Russian Programme
The BBC
Midland Orchestra
Leader, Alfred Cave
Conducted by Leslie Heward Gogol's collection of short stories,
' Evenings on a farm near Dikanka ', has been a fruitful source of inspiration to Russian opera composers. Mussorgsky's Fair at Sorochintsy, Tchaikovsky's Vakula the Smith, Rimsky-Korsakov’s A May Night and Christmas Eve-all these works are based on Gogol's delightful, humorous-fantastic tales of village life in the Ukraine.
' A May Night' had been a favourite tale of Rimsky-Korsakov's from childhood ; he read it with his lady-love on the day he proposed to her ; and it was his wife who finally persuaded him to make an opera of it. The opera (written in 1878) was Korsakov's second, and, as listeners will gather from the overture, is one of his most tuneful and lyrical co.n-positions, by no means depending on orchestral colour for its effect.
Much less often played than the popular Second Symphony in B minor, Borodin's First Symphony is in some respects an even finer work.
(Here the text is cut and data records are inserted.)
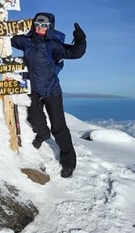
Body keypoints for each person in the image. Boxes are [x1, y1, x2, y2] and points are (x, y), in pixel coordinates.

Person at [10, 12, 87, 178]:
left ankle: (68, 162)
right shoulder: (27, 42)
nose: (40, 28)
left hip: (52, 91)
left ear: (50, 26)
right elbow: (7, 37)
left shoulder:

Its first movement is one of the most remarkable in the whole history of the post - Beethovenian symphony, practically the whole of the thematic material being stated in the first few bars of the slow introduction. The other three movements-the Berliozian scherzo with its folk-songish trio, the oriental slow movement, the breezy, though rather Schumannesque, finale-if by no means as original, are equally delightful.
It is almost incredible that this
Symphony was the work of a self-taught amateur. Though, it is true, Balakirev claimed that ' every bar of it was criticised and overhauled by me '. It was begun in 1862, but not completed till 1867.